**** Selected excerpt ****
Explaining the Toyota and Prius recallsWritten by Nick Shultz | | email@example.com
For a number of years, Toyota Motors, as well as almost every other car manufacturer, has been using advanced electronics in its throttle systems and braking systems. There is nothing new in this technology. Many operators of newer cars are probably unaware that they are not applying pressure to a conventional gas pedal. In other words, there is no mechanical connection between the gas pedal and the actual throttle. What we are really doing is applying pressure to an electrical device that informs the power-train computer of our desired throttle angle (vehicle speed). The power-train computer will then command an actuator on the vehicles engine to allow more air and fuel to enter the engine.
In the case of the Toyota gas pedal recall, the vehicle’s floor mats are interfering with the gas pedal returning to the closed throttle (idle) position. Toyota uses two different manufacturers for the in-car electronic gas pedal. Both Nippondenso and CTS Corporation supply electronic pedals to Toyota. The CTS-manufactured pedals are the only pedals experiencing the floor mat interference problem. Toyota has advised all owners of vehicles affected not to add additional floor mats to the vehicles and to use only Toyota supplied mats. The Toyota original equipment floor mats come with hold-down clips that prevent the floor mats from working their way into an interference situation with the electronic gas pedal.
**** Information shown ****
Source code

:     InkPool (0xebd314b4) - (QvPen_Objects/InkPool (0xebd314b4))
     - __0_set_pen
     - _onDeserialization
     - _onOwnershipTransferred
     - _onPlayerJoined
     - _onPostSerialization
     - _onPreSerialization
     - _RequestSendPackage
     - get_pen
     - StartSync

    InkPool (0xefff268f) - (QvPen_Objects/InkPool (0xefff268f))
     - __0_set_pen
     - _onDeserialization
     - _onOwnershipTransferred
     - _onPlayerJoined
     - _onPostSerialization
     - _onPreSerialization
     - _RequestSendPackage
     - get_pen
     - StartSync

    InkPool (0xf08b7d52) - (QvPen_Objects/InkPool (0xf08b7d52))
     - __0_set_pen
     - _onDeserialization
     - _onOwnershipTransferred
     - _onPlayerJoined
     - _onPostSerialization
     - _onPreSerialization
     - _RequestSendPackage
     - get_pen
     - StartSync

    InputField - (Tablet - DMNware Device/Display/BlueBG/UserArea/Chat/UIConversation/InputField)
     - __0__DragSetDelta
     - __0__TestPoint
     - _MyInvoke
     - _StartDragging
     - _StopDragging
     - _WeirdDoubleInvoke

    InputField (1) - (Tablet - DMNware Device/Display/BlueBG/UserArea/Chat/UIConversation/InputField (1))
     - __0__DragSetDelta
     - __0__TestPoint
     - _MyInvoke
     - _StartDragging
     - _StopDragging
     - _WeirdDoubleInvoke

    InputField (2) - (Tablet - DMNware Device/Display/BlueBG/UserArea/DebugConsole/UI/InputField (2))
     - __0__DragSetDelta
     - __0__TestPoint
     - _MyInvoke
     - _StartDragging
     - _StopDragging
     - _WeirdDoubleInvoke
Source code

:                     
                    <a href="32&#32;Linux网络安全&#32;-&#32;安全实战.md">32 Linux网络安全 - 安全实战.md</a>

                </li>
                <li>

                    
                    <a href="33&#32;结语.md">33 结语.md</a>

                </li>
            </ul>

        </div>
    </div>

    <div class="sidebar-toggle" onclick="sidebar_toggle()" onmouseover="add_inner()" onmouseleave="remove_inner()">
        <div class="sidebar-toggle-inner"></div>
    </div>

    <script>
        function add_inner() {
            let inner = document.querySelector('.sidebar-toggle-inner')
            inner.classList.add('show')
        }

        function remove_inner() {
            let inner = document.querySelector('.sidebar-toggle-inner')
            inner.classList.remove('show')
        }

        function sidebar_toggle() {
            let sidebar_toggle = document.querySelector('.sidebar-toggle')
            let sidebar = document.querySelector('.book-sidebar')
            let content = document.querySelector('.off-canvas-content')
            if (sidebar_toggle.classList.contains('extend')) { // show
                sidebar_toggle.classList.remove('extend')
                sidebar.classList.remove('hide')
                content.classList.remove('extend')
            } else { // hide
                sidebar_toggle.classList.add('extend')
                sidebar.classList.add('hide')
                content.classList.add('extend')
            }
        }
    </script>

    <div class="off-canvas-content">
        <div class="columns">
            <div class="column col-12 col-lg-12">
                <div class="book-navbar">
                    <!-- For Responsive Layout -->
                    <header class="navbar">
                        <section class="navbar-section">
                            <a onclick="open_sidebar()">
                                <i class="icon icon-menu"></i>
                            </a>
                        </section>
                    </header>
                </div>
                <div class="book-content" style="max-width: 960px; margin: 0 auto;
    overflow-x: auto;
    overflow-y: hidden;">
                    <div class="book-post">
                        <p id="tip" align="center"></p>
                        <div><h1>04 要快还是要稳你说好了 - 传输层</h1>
****
§ **Instructions**:
1. In the article on the Toyota and Prius recalls, which supplier's pedals are the only ones experiencing the floor mat interference problem?
2. List every company named in the article on the Toyota and Prius recalls.
3. Extend the article on the Toyota and Prius recalls, beginning after its final sentence.

§ **Answers in order**:
1. CTS Corporation

2. Toyota Motors, Nippondenso, CTS Corporation

3.
Further, Toyota has sent to each of its dealers a shim kit which will slightly alter the position of the CTS-manufactured pedal assemblies, allowing for more floor mat clearance. In addition to modifying the CTS-manufactured pedal position, Toyota Motors is reprogramming the onboard computer so it will be able too distinguish between an actual acceleration request from the operator and/or a braking request. In the future, operators of Toyota vehicles with these electronic gas pedals will not be able to “fool” the onboard computer into an acceleration event if the brake pedal is applied.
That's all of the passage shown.